**Trecho selecionado**:
Posse de Ministra das Mulheres se Transforma em Ato de Solidariedade a Marina Silva Após Ataques no Senado

A cerimônia de posse da nova ministra das Mulheres, Márcia Lopes, realizada nesta quarta-feira em Brasília, ganhou contornos de um forte ato de apoio à ministra do Meio Ambiente e Mudança do Clima, Marina Silva. A manifestação ocorreu em resposta às ofensas proferidas por parlamentares contra Marina no Senado Federal, um dia antes, durante audiência sobre a exploração de petróleo na foz do Amazonas.

Em coletiva de imprensa após a posse, Márcia Lopes expressou seu espanto diante do ocorrido. Ela também comentou as críticas à postura de senadores da base governista que, segundo alguns, não defenderam Marina Silva de forma imediata. “Às vezes, as pessoas ficam tão chocadas com aquela atitude e não sabem o desdobramento, que não tomam essa atitude. Mas, se eu estivesse lá, provavelmente, eu agiria”, declarou a ministra, ressaltando a necessidade de coragem e mobilização.

**Trechos de dados**:
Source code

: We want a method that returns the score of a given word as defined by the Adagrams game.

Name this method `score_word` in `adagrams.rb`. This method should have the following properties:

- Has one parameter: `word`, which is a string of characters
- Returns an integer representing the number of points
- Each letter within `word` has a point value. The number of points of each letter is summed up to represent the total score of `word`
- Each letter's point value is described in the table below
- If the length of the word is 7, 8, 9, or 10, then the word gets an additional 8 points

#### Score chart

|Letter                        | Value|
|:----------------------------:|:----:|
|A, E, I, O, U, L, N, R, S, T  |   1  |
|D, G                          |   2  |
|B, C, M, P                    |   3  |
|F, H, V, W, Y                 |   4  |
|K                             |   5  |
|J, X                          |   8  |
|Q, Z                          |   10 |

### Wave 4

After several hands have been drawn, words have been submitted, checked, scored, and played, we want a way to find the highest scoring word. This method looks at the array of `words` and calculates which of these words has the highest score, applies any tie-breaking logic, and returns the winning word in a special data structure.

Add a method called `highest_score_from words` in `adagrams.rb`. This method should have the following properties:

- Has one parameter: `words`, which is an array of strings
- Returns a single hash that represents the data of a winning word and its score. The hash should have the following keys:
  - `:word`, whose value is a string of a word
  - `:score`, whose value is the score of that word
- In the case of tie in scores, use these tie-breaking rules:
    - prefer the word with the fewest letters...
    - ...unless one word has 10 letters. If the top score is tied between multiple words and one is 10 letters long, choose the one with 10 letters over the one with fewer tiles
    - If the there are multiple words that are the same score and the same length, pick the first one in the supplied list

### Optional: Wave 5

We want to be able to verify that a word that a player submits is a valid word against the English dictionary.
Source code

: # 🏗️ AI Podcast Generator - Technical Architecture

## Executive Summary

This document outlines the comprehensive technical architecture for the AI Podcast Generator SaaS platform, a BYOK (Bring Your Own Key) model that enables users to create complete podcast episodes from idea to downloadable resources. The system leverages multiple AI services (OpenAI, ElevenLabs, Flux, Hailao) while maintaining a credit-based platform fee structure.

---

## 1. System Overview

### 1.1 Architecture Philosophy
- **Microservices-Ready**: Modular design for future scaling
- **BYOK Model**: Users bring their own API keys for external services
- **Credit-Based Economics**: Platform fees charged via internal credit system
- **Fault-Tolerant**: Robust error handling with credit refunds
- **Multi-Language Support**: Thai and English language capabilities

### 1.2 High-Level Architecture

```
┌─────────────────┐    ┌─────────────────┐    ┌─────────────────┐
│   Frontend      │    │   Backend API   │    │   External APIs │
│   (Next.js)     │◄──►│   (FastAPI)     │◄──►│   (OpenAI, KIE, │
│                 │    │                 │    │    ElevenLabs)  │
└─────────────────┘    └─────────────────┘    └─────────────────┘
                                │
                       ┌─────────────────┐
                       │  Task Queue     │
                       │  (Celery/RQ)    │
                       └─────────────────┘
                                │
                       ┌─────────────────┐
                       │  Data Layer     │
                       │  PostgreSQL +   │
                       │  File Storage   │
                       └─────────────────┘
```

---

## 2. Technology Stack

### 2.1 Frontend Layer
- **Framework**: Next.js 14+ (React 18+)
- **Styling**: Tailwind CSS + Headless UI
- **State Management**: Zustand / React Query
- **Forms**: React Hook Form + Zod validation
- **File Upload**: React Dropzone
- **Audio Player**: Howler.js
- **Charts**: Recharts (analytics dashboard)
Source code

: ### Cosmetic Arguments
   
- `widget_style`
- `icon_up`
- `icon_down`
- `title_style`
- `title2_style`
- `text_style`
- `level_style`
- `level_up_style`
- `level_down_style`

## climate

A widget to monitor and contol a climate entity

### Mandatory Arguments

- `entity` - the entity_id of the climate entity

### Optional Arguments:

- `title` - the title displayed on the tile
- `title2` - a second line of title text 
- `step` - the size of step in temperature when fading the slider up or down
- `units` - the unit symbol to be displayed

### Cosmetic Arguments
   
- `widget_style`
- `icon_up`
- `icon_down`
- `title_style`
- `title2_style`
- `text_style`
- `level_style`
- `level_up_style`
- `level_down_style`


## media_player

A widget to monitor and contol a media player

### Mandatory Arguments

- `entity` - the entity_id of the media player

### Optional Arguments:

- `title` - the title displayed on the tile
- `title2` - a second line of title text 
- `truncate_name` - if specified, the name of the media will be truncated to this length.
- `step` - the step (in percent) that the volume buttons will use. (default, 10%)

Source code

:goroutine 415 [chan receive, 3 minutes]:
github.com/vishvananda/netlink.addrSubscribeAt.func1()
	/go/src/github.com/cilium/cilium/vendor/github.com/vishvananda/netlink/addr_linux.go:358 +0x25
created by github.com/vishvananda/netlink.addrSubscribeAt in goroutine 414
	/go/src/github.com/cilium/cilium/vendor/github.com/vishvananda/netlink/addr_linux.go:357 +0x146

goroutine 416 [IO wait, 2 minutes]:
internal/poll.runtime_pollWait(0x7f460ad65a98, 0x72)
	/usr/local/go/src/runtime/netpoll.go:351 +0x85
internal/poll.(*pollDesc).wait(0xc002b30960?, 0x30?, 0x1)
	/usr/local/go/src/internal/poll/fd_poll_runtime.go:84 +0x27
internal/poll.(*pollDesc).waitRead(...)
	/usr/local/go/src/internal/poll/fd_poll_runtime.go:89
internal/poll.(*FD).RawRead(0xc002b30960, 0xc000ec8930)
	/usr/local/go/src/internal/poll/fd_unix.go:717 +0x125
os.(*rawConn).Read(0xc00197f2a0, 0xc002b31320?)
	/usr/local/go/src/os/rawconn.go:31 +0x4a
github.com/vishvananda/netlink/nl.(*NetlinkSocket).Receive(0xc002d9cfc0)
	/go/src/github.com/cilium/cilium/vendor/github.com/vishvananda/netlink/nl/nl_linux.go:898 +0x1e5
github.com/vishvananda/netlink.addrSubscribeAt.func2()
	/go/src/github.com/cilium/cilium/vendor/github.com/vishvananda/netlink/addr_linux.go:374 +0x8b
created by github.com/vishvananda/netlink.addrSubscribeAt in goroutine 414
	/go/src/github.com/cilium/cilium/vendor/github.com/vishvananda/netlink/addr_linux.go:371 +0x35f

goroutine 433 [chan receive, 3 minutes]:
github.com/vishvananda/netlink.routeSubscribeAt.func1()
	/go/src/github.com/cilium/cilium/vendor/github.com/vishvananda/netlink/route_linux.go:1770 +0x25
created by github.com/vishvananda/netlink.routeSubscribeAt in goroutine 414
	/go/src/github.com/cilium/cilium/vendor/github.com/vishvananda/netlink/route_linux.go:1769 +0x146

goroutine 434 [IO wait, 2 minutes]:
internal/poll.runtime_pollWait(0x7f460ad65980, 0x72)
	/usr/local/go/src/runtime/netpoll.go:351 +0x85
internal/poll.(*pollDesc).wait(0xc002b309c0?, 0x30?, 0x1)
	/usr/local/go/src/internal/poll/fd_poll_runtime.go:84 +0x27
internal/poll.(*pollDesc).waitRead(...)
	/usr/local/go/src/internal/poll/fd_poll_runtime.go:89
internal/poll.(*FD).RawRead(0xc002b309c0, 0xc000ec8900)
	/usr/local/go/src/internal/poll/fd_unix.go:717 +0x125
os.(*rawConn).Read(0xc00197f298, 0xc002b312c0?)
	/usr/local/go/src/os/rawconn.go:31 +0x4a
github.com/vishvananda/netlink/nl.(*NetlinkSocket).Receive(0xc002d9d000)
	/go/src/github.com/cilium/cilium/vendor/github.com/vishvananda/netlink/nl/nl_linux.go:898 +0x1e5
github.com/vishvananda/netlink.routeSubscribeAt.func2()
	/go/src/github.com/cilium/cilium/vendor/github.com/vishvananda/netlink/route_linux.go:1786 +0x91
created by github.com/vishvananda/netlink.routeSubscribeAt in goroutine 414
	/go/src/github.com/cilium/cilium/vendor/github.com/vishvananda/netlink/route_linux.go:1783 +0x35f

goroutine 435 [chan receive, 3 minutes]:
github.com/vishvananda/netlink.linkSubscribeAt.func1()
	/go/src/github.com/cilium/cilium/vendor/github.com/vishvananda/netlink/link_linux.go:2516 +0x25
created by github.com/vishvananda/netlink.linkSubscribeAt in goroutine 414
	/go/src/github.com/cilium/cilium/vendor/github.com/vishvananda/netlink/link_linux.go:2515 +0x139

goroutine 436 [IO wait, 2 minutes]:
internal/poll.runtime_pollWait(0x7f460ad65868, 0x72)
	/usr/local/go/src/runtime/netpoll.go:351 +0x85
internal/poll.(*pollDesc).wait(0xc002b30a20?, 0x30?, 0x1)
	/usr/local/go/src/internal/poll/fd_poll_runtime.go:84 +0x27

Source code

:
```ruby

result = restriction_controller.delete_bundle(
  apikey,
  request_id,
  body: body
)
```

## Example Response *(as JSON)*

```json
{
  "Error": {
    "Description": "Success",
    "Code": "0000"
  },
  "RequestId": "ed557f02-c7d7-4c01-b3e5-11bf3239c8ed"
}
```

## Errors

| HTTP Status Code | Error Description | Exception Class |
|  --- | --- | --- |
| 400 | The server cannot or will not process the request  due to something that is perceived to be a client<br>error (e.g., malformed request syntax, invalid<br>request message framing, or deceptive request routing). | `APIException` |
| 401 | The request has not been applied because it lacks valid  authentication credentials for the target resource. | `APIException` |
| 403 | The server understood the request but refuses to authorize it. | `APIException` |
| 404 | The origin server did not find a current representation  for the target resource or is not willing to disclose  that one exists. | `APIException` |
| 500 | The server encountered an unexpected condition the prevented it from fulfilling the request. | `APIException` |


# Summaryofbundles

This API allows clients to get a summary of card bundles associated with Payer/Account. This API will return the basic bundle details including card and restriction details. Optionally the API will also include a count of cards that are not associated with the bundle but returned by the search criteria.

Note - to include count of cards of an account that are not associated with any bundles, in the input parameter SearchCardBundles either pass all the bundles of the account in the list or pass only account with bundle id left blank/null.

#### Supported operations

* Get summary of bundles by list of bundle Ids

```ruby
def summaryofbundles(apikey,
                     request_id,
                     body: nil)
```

**Conjunto de tarefas**:
1: Reescreva a notícia sobre a posse da ministra das Mulheres de "A cerimônia de" a "foz do Amazonas.", trocando "cerimônia" por "solenidade".
2: Prossiga com a notícia sobre a posse da ministra das Mulheres a partir do ponto em que ela se encerra.
As entradas não guardam qualquer relação com a notícia.

**Tarefas resolvidas**:
1:
A solenidade de posse da nova ministra das Mulheres, Márcia Lopes, realizada nesta quarta-feira em Brasília, ganhou contornos de um forte ato de apoio à ministra do Meio Ambiente e Mudança do Clima, Marina Silva. A manifestação ocorreu em resposta às ofensas proferidas por parlamentares contra Marina no Senado Federal, um dia antes, durante audiência sobre a exploração de petróleo na foz do Amazonas.

2:
Márcia Lopes informou que já está articulando uma reunião com a ministra de Relações Institucionais, Gleisi Hoffmann, para discutir o ocorrido. A ideia é reunir ministras de Estado, integrantes do governo e parlamentares para fortalecer o posicionamento contra esse tipo de episódio. A ministra defendeu ainda que as presidências da Câmara e do Senado tomem providências em relação a ataques como o sofrido por Marina Silva.

A ex-ministra das Mulheres, Cida Gonçalves, ao transmitir o cargo, também manifestou solidariedade à colega. “Somos muito poucas na política, além de vítimas constantes de ataques misóginos, como aconteceu ontem com a ministra Marina Silva. Aqui, quero deixar minha solidariedade”, afirmou.

Gleisi Hoffmann, por sua vez, classificou o ataque a Marina Silva como “imperdoável”. “A divergência, a disputa pelas ideias fazem parte da democracia. Ninguém quer impor nenhuma posição. Agora, o desrespeito e a forma como as pessoas são tratadas e, especialmente, como a ministra Marina foi tratada, merece todo o nosso repúdio”, reforçou a ministra de Relações Institucionais.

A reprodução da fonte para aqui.